Marshall Goldsmith is widely considered to be the premier executive coach, more or less the inventor of the genre. We have been together on several programs, I like him immensely—and I think he does great work.
Well, that was before I read—really, really read—What Got You Here Won't Get You There: How Successful People Become Even More Successful.
That is, the book that I have belatedly fully ingested is virtually peerless. I don't think Marshall "just" "does great work"—as I said, I think his work goes ever so much farther and merits the use of "peerless," literally without peers.
Bottom line: You must read it! (I'd argue that it's another of those "now more than ever" "commands"—knowing yourself as a leader is particularly important at stressful times.)
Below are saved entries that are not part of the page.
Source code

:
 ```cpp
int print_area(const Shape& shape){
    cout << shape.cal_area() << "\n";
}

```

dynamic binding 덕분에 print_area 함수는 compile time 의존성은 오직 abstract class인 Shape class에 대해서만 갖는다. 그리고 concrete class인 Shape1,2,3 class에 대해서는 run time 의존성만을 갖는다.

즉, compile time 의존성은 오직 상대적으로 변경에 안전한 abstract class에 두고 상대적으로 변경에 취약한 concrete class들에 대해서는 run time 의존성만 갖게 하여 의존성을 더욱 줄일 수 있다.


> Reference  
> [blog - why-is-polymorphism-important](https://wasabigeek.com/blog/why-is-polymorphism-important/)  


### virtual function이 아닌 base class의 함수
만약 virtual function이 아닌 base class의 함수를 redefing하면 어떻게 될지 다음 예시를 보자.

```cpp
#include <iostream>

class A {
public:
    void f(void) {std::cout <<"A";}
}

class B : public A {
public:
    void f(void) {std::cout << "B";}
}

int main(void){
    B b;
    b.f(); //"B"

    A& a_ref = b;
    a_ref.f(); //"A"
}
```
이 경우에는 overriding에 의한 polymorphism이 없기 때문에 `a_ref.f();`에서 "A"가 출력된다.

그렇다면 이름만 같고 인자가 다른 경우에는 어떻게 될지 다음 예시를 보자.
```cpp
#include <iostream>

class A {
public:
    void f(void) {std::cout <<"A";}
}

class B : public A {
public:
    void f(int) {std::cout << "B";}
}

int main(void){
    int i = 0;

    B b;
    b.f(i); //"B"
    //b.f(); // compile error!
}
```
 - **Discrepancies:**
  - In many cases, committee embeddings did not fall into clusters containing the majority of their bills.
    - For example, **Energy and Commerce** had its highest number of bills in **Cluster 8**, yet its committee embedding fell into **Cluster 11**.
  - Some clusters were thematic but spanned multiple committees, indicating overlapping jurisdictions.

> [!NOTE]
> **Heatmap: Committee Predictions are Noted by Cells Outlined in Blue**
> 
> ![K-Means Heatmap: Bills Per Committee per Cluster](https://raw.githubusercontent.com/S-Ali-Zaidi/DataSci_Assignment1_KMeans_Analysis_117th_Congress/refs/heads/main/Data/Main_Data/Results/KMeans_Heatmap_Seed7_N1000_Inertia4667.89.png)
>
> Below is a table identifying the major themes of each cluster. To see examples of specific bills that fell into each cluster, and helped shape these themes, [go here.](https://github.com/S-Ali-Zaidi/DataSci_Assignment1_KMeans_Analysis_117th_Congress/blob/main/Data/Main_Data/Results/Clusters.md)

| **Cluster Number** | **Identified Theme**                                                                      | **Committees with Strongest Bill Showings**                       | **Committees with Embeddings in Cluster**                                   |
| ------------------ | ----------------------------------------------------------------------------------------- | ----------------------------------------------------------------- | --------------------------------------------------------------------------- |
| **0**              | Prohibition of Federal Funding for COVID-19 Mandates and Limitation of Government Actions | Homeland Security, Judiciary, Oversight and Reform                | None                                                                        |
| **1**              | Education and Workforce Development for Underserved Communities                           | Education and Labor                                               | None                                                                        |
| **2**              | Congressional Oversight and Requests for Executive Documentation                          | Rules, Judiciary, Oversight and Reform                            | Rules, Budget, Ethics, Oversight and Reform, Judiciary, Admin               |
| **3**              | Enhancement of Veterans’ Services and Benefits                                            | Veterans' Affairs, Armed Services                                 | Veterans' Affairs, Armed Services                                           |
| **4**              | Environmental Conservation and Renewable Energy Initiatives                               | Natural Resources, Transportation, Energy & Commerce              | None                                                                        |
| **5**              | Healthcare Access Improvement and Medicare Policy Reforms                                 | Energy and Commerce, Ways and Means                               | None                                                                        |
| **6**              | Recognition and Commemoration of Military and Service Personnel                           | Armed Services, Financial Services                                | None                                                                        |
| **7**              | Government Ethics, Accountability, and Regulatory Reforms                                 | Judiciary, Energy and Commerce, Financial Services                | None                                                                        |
Here are a few snippets from a big section of the book titled, "The Twenty Habits That Hold You Back From the Top":
Habit #1: Winning Too Much
"Winning too much is easily the most common behavioral problem I observe in successful people. [My italics.] There's a fine line between winning when it counts and when no one's counting. ... Winning too much underlies nearly every other behavioral problem.
"If we argue too much, it's because we want our view to prevail over everyone else (i.e., it's all about winning).
"If we're guilty of putting down other people, it's our stealthy way of positioning them beneath us (again, winning).
"If we ignore people, again it's about winning—by making them fade away."
Habit #2: Adding Too Much Value
"Good idea, but ...
"The problem is you may have improved the content by 5%, but you've reduced my commitment to executing it by 50%, because you've taken away my ownership of the idea."
Habit #3: Passing Judgment
Habit #4: Making Destructive Comments
One final quote that I cannot resist adding, doubtless in part because I am 100% in agreement:
"I regard apologizing as the most magical, healing, restorative gesture human beings can make. It is the centerpiece of my work with executives who want to get better."
Read the book!
(Read it in small doses. And ponder what you read.)
(Read it with a colleague or two—digest and practice.)
GOLDSMITH IS NOT ALONE. HE, WARREN BENNIS, AND OTHERS OF THEIR STATURE INSIST THAT SELF-KNOWLEDGE IS THE NECESSARY PRECURSOR TO EFFECTIVE LEADERSHIP OF ALL FLAVORS. SELF-KNOWLEDGE IS NOT SELF-INDULGENCE. SELF-KNOWLEDGE, ACCUMULATION THEREOF, IS THE MOST POTENT MEDICINE YOU WILL EVER TAKE.